Subject: Re: problem with delete
From: Erik Naggum <erik@naggum.net>
Date: 2000/10/02
Newsgroups: comp.lang.lisp
Message-ID: <3179481728635665@naggum.net>

* rolni104@ida.liu.se (Roland Nilsson)
| I'm having a weird problem with (delete item list).

  Nope.  You're having a minor problem understanding how lists are
  represented.  You're also having a minor misunderstanding of what it
  means for a Lisp function be destructive and have side effects.
  delete is one of those functions that have side effects as a side
  effect.  Its main effect is to return a list as per specification.
  (The streams functions have side effects as their main effect...)

| Consider:
| 
| (setq foo '(1 2 3 4 5))

  foo is a pointer to a cons cell containing 1 and a pointer to
                      a cons cell containing 2 and a pointer to
                      a cons cell containing 3 and a pointer to
                      a cons cell containing 4 and a pointer to
                      a cons cell containing 5 and nil.
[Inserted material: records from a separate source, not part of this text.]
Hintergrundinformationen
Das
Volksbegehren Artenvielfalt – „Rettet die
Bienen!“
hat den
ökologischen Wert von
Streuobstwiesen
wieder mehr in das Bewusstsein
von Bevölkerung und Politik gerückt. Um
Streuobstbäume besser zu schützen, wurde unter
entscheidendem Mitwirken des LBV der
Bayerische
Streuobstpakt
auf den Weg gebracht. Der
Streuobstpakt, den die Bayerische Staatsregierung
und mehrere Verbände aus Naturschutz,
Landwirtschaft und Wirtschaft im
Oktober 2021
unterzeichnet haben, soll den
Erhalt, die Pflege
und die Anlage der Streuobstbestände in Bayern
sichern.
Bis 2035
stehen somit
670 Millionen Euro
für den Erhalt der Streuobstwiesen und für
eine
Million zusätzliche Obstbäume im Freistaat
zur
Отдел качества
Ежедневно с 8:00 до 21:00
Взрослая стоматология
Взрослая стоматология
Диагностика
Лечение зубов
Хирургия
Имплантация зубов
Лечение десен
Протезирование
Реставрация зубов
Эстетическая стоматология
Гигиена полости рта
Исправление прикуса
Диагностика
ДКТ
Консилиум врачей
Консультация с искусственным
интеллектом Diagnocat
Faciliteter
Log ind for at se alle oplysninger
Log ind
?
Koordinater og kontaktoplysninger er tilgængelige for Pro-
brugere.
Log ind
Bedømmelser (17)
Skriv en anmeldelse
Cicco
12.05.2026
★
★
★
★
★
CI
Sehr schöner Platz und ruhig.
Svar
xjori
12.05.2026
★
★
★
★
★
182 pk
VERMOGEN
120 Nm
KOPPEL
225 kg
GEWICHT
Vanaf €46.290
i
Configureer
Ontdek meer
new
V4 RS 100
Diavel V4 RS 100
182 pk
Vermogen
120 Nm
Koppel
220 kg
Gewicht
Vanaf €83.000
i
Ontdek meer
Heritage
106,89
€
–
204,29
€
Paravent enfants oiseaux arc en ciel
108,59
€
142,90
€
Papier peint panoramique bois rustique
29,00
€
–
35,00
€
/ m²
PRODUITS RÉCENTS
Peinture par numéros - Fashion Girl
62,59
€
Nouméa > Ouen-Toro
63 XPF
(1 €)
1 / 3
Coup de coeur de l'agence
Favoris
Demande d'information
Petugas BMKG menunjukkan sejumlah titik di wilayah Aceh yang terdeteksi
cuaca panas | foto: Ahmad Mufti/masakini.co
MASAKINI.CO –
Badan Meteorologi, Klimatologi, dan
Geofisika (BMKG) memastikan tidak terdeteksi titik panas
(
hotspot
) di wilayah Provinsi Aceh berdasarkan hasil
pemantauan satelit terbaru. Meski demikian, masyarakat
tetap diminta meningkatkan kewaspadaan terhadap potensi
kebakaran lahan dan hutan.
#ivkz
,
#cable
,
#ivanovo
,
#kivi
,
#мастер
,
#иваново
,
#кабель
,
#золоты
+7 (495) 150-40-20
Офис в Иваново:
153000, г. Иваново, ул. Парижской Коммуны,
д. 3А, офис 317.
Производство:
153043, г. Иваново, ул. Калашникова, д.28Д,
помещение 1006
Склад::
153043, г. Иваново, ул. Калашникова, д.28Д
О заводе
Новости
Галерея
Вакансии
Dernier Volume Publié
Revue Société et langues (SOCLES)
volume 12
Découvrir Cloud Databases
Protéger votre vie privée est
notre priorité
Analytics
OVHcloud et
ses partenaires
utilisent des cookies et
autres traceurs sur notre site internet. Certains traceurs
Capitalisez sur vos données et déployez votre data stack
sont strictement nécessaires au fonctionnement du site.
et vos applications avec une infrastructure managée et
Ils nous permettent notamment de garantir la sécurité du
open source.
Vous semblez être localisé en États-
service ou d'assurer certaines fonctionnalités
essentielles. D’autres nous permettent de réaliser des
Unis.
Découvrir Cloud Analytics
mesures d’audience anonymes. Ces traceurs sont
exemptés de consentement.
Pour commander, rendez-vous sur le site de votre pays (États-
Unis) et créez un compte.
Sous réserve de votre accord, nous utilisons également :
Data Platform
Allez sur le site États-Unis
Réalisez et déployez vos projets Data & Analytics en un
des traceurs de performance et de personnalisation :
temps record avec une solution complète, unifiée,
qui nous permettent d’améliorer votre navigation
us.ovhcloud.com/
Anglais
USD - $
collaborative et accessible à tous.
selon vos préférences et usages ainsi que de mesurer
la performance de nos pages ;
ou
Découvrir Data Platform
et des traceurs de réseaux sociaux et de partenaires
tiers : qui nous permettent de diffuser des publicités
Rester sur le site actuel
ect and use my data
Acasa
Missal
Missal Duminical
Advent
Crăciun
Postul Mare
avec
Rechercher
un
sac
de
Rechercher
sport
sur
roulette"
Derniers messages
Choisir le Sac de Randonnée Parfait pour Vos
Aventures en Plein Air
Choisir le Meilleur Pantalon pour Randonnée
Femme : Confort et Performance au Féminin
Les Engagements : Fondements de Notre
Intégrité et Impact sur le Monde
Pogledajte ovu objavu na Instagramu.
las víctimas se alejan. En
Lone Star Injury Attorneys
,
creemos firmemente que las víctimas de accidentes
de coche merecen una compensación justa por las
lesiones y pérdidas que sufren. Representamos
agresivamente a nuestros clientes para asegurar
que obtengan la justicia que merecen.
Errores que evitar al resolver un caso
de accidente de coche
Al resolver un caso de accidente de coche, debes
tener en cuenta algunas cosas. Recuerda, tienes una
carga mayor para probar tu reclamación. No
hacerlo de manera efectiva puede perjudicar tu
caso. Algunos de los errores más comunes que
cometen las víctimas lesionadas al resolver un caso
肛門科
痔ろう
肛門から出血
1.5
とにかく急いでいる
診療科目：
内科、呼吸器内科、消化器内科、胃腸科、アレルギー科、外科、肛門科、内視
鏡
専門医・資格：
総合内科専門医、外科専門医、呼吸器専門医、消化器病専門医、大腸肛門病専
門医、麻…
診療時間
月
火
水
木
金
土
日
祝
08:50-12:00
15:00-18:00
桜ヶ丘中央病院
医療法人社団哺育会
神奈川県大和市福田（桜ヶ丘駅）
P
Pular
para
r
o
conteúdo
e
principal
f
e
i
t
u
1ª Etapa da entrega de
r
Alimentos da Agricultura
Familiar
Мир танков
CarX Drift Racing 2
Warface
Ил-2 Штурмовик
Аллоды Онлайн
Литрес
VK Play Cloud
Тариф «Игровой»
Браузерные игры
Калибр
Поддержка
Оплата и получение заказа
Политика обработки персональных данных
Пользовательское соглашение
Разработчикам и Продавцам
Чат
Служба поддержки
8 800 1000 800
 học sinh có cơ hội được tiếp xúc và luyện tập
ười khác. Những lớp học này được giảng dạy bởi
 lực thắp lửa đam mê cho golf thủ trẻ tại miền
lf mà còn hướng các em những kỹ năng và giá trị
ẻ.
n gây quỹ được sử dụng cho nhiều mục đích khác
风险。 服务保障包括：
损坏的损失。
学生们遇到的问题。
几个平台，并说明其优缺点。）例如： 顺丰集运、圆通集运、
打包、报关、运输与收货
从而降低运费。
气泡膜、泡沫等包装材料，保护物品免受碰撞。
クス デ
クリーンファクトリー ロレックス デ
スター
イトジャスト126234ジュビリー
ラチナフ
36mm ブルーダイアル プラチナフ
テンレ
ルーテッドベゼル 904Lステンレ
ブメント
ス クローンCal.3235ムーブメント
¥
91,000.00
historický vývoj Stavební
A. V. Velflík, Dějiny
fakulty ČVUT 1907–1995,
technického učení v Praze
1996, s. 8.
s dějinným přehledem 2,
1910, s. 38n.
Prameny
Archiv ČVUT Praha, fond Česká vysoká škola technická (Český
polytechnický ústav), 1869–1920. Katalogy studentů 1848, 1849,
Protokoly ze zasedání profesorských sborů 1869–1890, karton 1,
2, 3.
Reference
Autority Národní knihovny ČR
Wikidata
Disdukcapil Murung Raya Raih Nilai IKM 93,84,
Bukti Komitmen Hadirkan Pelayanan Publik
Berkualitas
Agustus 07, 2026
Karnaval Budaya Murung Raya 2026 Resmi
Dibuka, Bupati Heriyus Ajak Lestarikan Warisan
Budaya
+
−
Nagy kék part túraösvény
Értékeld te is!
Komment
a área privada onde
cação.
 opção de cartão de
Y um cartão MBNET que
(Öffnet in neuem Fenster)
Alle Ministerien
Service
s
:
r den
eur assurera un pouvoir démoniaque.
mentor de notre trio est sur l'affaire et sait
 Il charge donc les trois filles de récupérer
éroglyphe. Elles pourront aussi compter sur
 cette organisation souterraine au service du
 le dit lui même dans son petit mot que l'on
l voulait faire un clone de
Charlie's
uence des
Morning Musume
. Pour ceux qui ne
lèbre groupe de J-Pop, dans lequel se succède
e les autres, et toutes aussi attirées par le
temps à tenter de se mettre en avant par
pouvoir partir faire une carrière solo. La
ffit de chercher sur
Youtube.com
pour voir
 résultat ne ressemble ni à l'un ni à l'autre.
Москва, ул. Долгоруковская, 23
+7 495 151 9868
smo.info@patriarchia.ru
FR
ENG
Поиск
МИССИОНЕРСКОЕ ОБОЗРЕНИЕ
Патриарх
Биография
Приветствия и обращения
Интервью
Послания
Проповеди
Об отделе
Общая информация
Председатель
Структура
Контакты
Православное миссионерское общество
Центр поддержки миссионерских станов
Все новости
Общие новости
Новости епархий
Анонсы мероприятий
| (when (my-test-for-deletion)
|    (delete 1 foo))
| 
| Ok, here delete should modify foo, so that
| 
|   foo => (2 3 4 5)

  delete does not modify variables, _ever_.  That would be the macro
  setq/setf (or any of the other macros that use setq/setf).

  delete modifies the structure of the internal pointers in the list
  structure.  Say you delete 3 from the list.  foo is a pointer to
  a cons cell containing 1 and a pointer to
  a cons cell containing 2 and a pointer to
  a cons cell containing 4 and a pointer to
  a cons cell containing 5 and nil.

  As a special case, if the first element of a list is to be deleted,
  which pointer needs to be modified in order to reflect the missing
  element?  Hint: _not_ one of the poiners in the list structure.

| Also, the delete clause should evaluate to this. For me, delete
| *does* return this result, but it *does not* modify the list, i.e.

  Bingo!  Use the value it returns, then.  Never use delete for its
  side effect (unless you know exceptionally well what you're doing).

|   (delete 1 foo) => (2 3 4 5), but still
|   foo => (1 2 3 4 5)

  Of course.  foo points to the cons cell that contains 1 and a
  pointer to the cons cell that contains 2 and ...  For delete to work
  the way you seem to want, it would have to rearrange the entire
  top-level list structure.

| For example, (setf foo (delete 1 foo)) does what's intended. It's
| like delete is acting like remove, non-destructive, in this case.

  Um, no.  "Destructive" means that while building the result it is
  free to reuse the resources that were used in one (or more) of the
  arguments.

(let ((foo (list 1 2 3 4 5)))
  (values (eq (cdr foo) (remove 1 foo))
	  (eq (cdr foo) (delete 1 foo))))

  This should return as two values nil and t.  Explain why.

  Why don't you write your own delete function that behaves the way
  you want, then try to understand how delete has been implemented,
  and argue for both designs and implementations?

#:Erik
-- 
  If this is not what you expected, please alter your expectations.